Zheng G, Tonnelier A, Martinez D
INRIA, Inovallée 655 Avenue de l'Europe Montbonnot, 38334, Saint Ismier, France.
J Comput Neurosci. 2009 Jun;26(3):409-23. doi: 10.1007/s10827-008-0119-1. Epub 2008 Nov 26.
The numerical simulation of spiking neural networks requires particular attention. On the one hand, time-stepping methods are generic but they are prone to numerical errors and need specific treatments to deal with the discontinuities of integrate-and-fire models. On the other hand, event-driven methods are more precise but they are restricted to a limited class of neuron models. We present here a voltage-stepping scheme that combines the advantages of these two approaches and consists of a discretization of the voltage state-space. The numerical simulation is reduced to a local event-driven method that induces an implicit activity-dependent time discretization (time-steps automatically increase when the neuron is slowly varying). We show analytically that such a scheme leads to a high-order algorithm so that it accurately approximates the neuronal dynamics. The voltage-stepping method is generic and can be used to simulate any kind of neuron models. We illustrate it on nonlinear integrate-and-fire models and show that it outperforms time-stepping schemes of Runge-Kutta type in terms of simulation time and accuracy.

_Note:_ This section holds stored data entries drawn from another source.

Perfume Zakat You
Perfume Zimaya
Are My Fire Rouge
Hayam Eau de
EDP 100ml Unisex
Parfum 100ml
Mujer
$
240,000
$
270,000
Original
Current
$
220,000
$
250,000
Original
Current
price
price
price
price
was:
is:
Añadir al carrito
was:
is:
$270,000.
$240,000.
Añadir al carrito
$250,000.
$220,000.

脉冲神经网络的数值模拟需要特别关注。一方面,时间步长方法是通用的,但它们容易产生数值误差,并且需要特定处理来应对积分发放模型的不连续性。另一方面,事件驱动方法更为精确,但它们仅限于有限类别的神经元模型。我们在此提出一种电压步长方案,该方案结合了这两种方法的优点,由电压状态空间的离散化组成。数值模拟简化为一种局部事件驱动方法,该方法会导致一种隐式的依赖活动的时间离散化(当神经元变化缓慢时,时间步长会自动增加)。我们通过分析表明,这样的方案会产生一种高阶算法,从而能够精确地逼近神经元动态。电压步长方法是通用的,可用于模拟任何类型的神经元模型。我们在非线性积分发放模型上对其进行了说明,并表明在模拟时间和准确性方面,它优于龙格 - 库塔类型的时间步长方案。